Oysa yetişir. Bütün işler yetişir. Unutuyorsun, tanrı kendi düzenine halel getirmez. Bildiklerin O'nun iznine tabidir sanırsın, oysa O'nun sana bir şey yaptırdığı yok. Sen, sadece genel bir komut içresin ve keskin sirke olman sadece kendi midende ülser olabilir. Bu ne sana büyük bir erdem sunar, ne tanrınla arandaki ilişkide büyük bir sır olur.

Bu minval bir iki ses çıkarmak, bir kaç sözün bedeninden ulaşmak isterim sana.
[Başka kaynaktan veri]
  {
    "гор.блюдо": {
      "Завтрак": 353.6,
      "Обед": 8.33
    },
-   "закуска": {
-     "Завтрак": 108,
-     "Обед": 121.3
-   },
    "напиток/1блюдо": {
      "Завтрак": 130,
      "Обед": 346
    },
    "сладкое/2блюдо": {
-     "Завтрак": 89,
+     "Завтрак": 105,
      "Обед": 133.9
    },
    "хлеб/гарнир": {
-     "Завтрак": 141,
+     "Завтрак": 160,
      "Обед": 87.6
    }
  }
1- Niçe'nin tanrısı Zerdüşt'tür, ona ben de tanrı gibi bakarım, der ki: "Kul istemezse, tanrı kim olur..." Lakin unutma ki, aynu Zerdüş, "tanrı benim" der.

Bu minval yani!

2- RİCA: Bu telden bağlanmış hayatın, bu riskle kaynamış dilin özelliği ölmüş mü bilmem, ama bildiğim bir şey var: İçimizdeki sır daima dışımızdakinin denizidir. İçerisi deniz yani... Sen oraya bakmayı becerenlerden ol..! Tek kusur niye bu isyan sanki..! Hem istersen suç yaratıp bende deşme hünerini. İncinirim, canım var benim de..!Etim. Kemiğim.
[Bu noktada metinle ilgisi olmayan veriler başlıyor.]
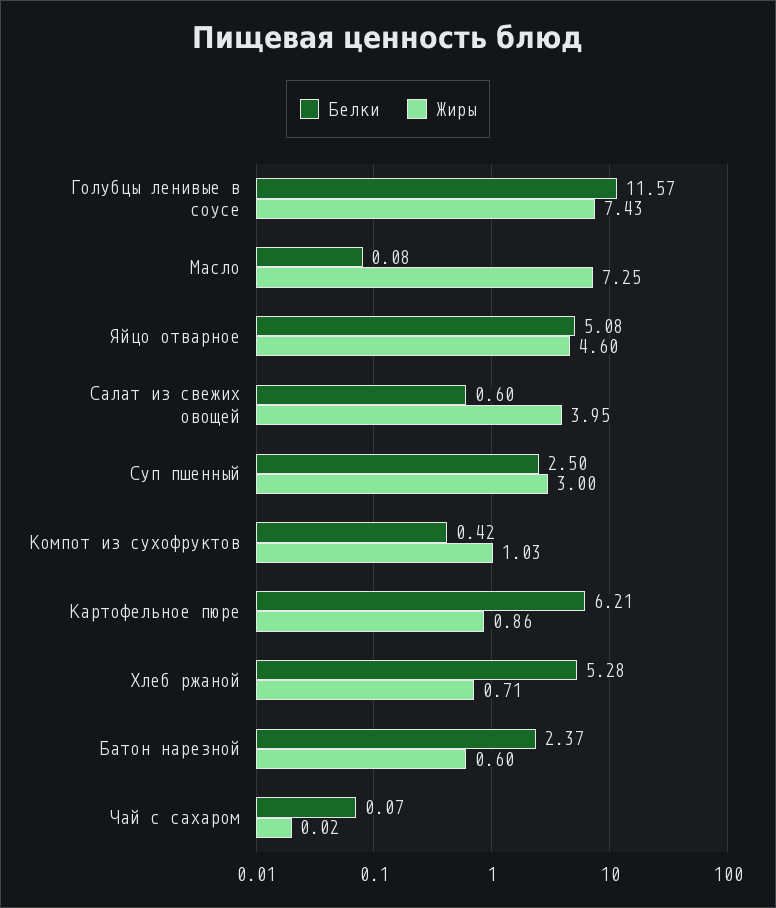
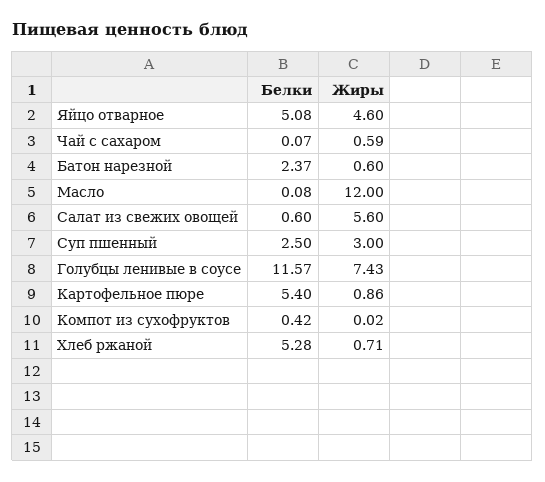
  {
    "Белки": {
      "Голубцы ленивые в соусе": 11.57,
      "Масло": 0.08,
      "Яйцо отварное": 5.08,
      "Салат из свежих овощей": 0.6,
      "Суп пшенный": 2.5,
      "Компот из сухофруктов": 0.42,
-     "Картофельное пюре": 6.21,
+     "Картофельное пюре": 5.4,
      "Хлеб ржаной": 5.28,
      "Батон нарезной": 2.37,
      "Чай с сахаром": 0.07
    },
    "Жиры": {
      "Голубцы ленивые в соусе": 7.43,
-     "Масло": 7.25,
+     "Масло": 12,
      "Яйцо отварное": 4.6,
-     "Салат из свежих овощей": 3.95,
+     "Салат из свежих овощей": 5.6,
      "Суп пшенный": 3,
-     "Компот из сухофруктов": 1.03,
+     "Компот из сухофруктов": 0.02,
      "Картофельное пюре": 0.86,
      "Хлеб ржаной": 0.71,
      "Батон нарезной": 0.6,
-     "Чай с сахаром": 0.02
+     "Чай с сахаром": 0.59
    }
  }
3- HATIRAT: Çünkü bilmenin anlamaktan daha gerçek bir yanı var. Bilmek, yaşanmış olana dairdir. Anlamaksa sezgiye çıkar. Bu böyledir. Kuralı ben koymadım ki..! Bunun için her soru, her yerde sorulmaz. Her söz, her zaman söylenmez. Her talep, herkesten istenmez. Bunun için isteğe ilişkin söyleyeceklerim, sadece benim değil, senin de dilinde kurur. Ama kısası şudur: Çocukluğum, yara bere içindedir, seni de beni de kanatır, iyi değilim o yerde. Üstüne gitmesen, çekmesen beni de o karanlığa yeniden, ne var sanki..! Korkarım; ya her şey bir dehlize düşmekle başlarsa yeniden, sana küsersem sonra. Büyük küserim..! Ne lüzumu var..?

4- ÖNERİ: Sırf arzuna feragat eden bir dili bulamadın diye fırtına olamazsın! İnciteceksen, gözüme parmağını sokmana gerek de yok. Fısıldasan duyarım zaten. Sussan suç olurum. Aklını kendine al, benim bir kederim var zaten. Unutuyorsun, "herkesin bir derdi var, durur içerisinde."

İstemezsen yazmazsın. Olur, biter. Parmak niye sallarsın?

William Blake ve "Başkasının Kanatları" Üzerine...

"Kendi kanatlarıyla havalanan hiçbir kuş, yükseklerde uçamaz", dermiş William Blake.

Büyük itirazım var bu söze!

William, her zamanki gibi fazla karamsar ve bir o kadar da başkasına bel bağlayacak çaresizliğin içinde imiş.

Zira bilirim ki; "yeryüzünün en yüksekten uçan kuşudur şahin ve sadece kendi kanatlarına yaslar rüzgârı."

Yani derim ki ben de;

"Göğün hakimi olmak için sadece kendi kanatlarınıza güvenmeniz gerekir.

Ancak o zaman çıktığınız yüksekliği anlayabilirsiniz. Ancak o zaman rüzgâr dolu kanatlar ve mavi bir gök için tanrınıza hürmet edebilrsiniz."